Data shown below:
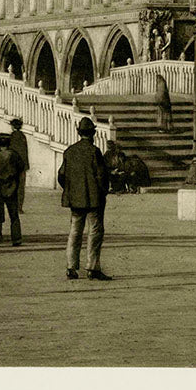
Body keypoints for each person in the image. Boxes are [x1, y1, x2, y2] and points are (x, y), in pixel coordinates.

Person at [58, 117, 111, 281]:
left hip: (75, 199)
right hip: (94, 199)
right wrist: (103, 191)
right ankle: (92, 268)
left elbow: (61, 175)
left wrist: (71, 189)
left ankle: (70, 267)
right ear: (93, 133)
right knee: (94, 232)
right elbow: (102, 176)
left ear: (79, 132)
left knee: (74, 232)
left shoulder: (69, 151)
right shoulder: (94, 151)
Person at [0, 133, 23, 245]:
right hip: (11, 187)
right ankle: (16, 238)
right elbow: (21, 168)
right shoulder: (14, 155)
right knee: (13, 215)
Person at [8, 117, 30, 210]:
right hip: (22, 166)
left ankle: (14, 206)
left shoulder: (11, 137)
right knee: (21, 187)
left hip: (13, 166)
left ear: (12, 127)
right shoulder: (22, 136)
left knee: (13, 186)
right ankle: (19, 207)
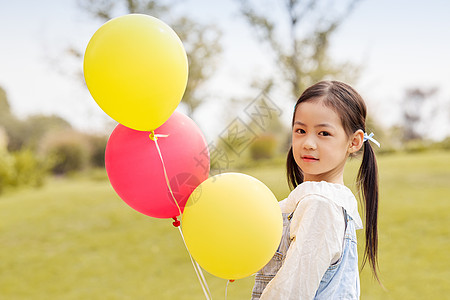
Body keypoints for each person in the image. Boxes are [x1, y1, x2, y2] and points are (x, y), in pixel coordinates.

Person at [251, 80, 381, 299]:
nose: (308, 143)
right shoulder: (314, 201)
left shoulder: (321, 205)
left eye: (323, 133)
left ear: (354, 142)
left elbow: (290, 293)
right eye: (300, 130)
End of Data shown.
* [Aim of the exercise]
How many lines of the entries above include the word "elbow"? Answer with the number only.

* [Your solution]
4